Once enacted, the Independent Municipal Demarcation Authority Bill will replace the current Local Government: Municipal Demarcation Act.
The changes it introduces empower the MDB to borrow money, generate revenue, and strengthen corporate governance. It disqualifies political party office bearers and full-time employees of organs of state from being members of the board (though it is not difficult to see how this could be side-stepped – by simply resigning a political position). The new Bill requires extensive public participation prior to demarcation and obligates the MDB to publish its reasons for any changes (not currently a requirement).
The MDB may only make boundary decisions that move a whole ward in a municipality once every ten years. If it does, the MDB must do so at least three years before the next elections.

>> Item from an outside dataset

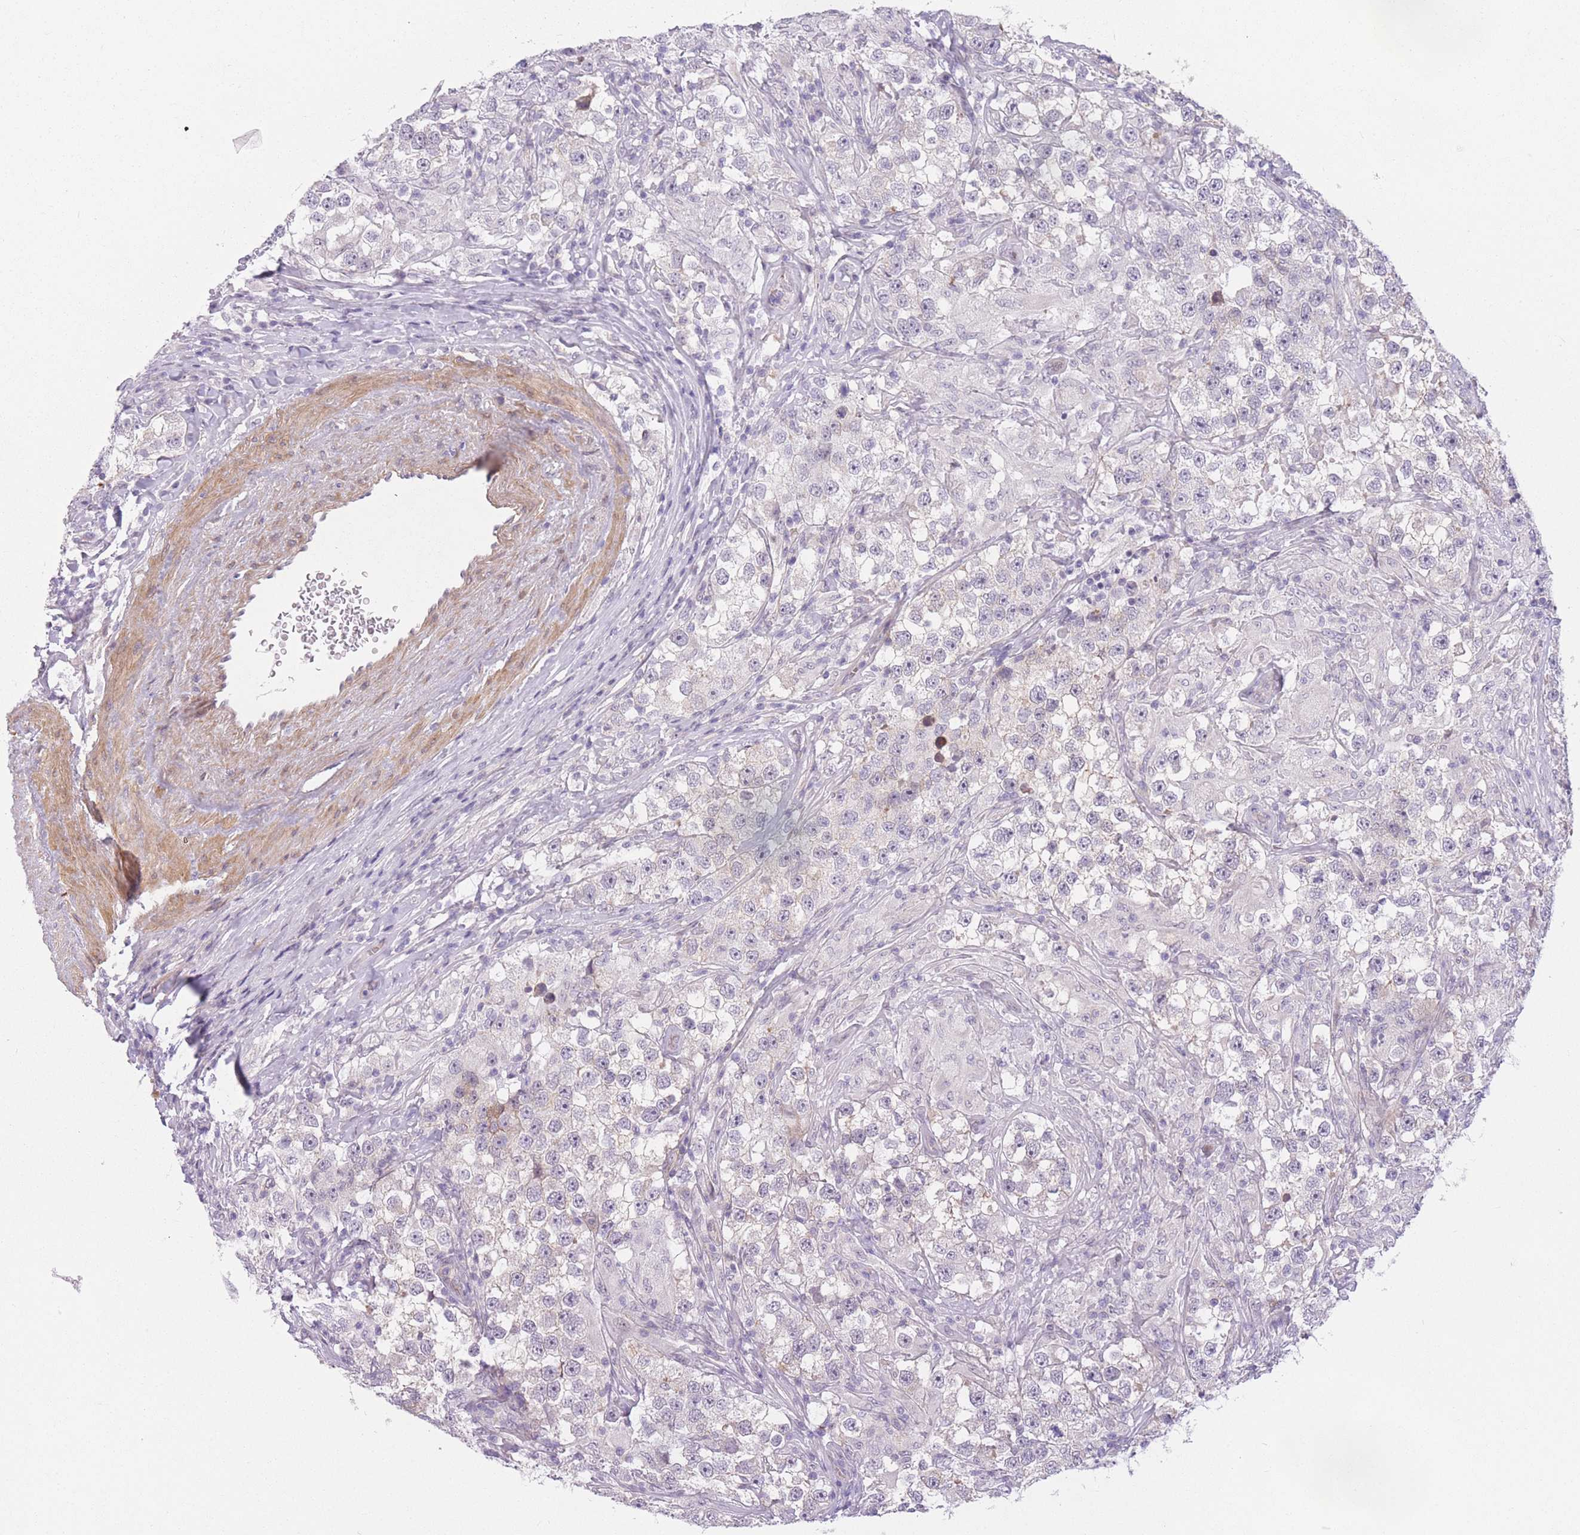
{"staining": {"intensity": "negative", "quantity": "none", "location": "none"}, "tissue": "testis cancer", "cell_type": "Tumor cells", "image_type": "cancer", "snomed": [{"axis": "morphology", "description": "Seminoma, NOS"}, {"axis": "topography", "description": "Testis"}], "caption": "Immunohistochemistry (IHC) image of human testis seminoma stained for a protein (brown), which shows no expression in tumor cells.", "gene": "SLC7A6", "patient": {"sex": "male", "age": 46}}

This is intended to minimise the disruptive effect of significant boundary changes.
Another major change introduced in the new Bill is the Demarcation Appeals Authority, something lacking in existing legislation. The Authority will allow aggrieved parties and communities to appeal demarcation decisions without going to court and hopefully avoid some of the violent protests that have accompanied boundary shifts in the past.
This has some positives: public participation is explicitly spelt out in the Bill, and there is an appeals process. But one should always be suspicious of those looking to move boundaries around. There is a sordid history of this, and wherever it happens in the world, it is bound to provoke conflict.